_Exercise task_: Please rewrite the records below, swapping every "legible" for "readable" and keeping everything else the same. Omit the pictures from your answer.

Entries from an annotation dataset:
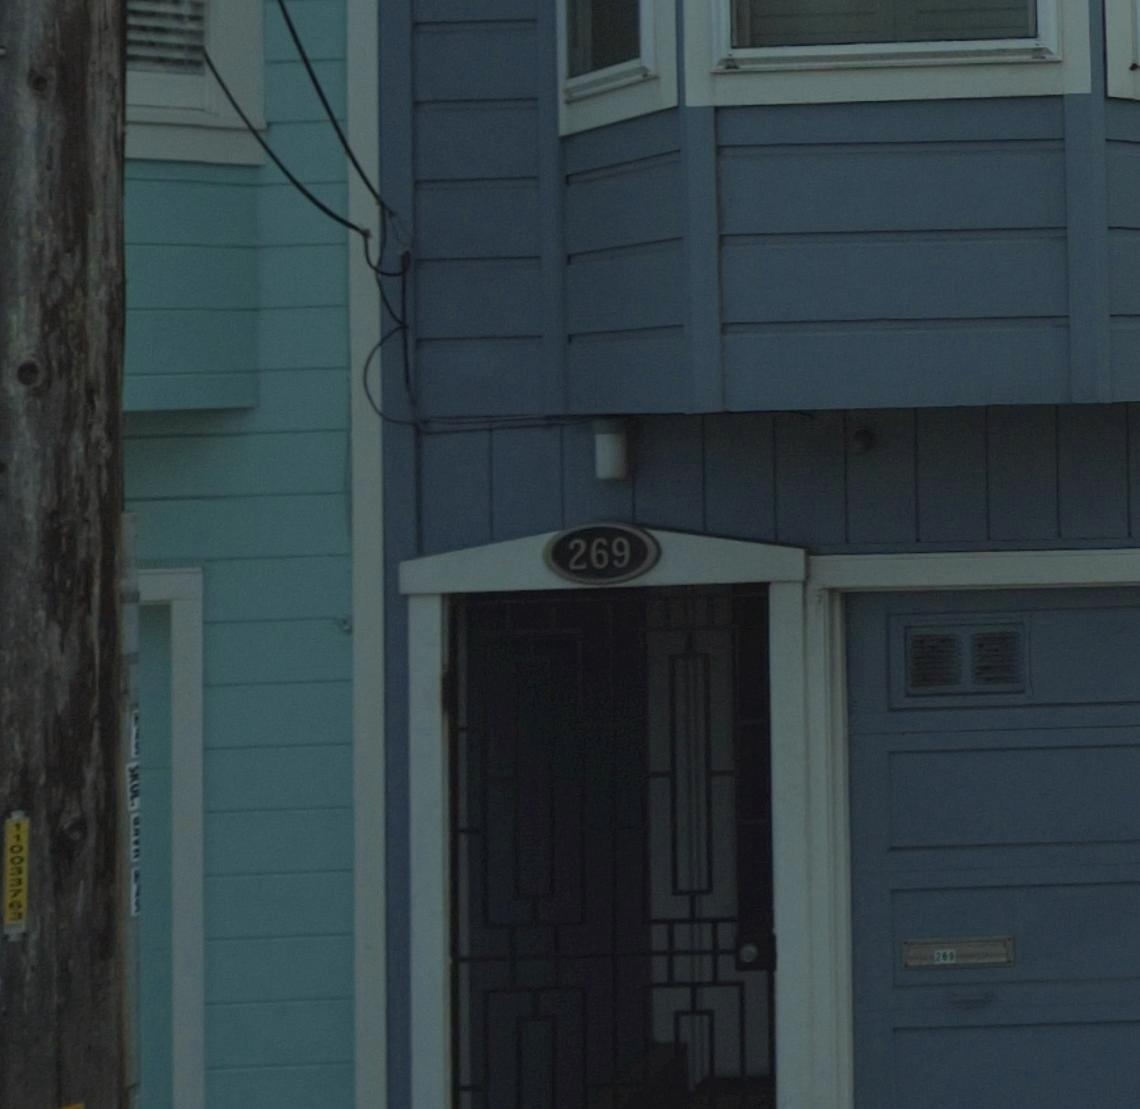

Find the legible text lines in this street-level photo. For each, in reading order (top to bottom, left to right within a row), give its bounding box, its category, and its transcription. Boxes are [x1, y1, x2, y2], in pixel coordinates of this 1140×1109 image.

[564, 533, 633, 574] StreetNumber: 269
[5, 819, 27, 925] None: 110033763
[934, 949, 956, 964] StreetNumber: 269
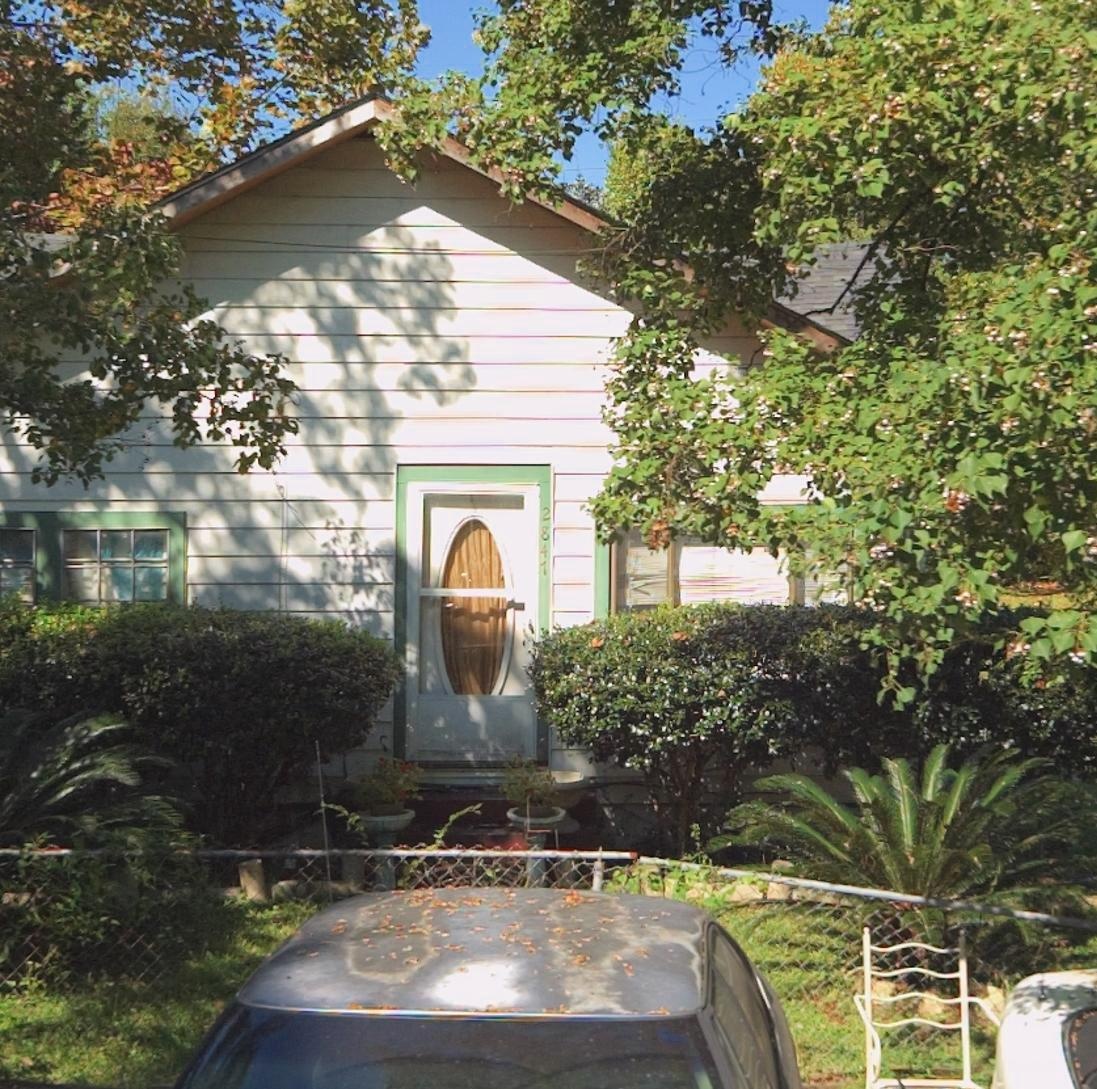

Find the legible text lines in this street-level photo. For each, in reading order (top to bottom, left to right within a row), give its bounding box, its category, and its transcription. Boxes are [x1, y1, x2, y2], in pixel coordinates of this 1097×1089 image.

_Solved problem_:
Find the readable text lines in this street-level photo. For each, in reading order (top to bottom, left to right within a row), give its bounding box, its category, and its transcription. Boxes are [x1, y1, x2, y2], in pixel coordinates of this 1140×1109 image.

[564, 533, 633, 574] StreetNumber: 269
[5, 819, 27, 925] None: 110033763
[934, 949, 956, 964] StreetNumber: 269

Find the readable text lines in this street-level photo. For each, in reading order (top to bottom, left to right within a row), give its bounding box, its category, and its transcription. Boxes are [x1, y1, x2, y2], in pixel coordinates of this 1097×1089 image.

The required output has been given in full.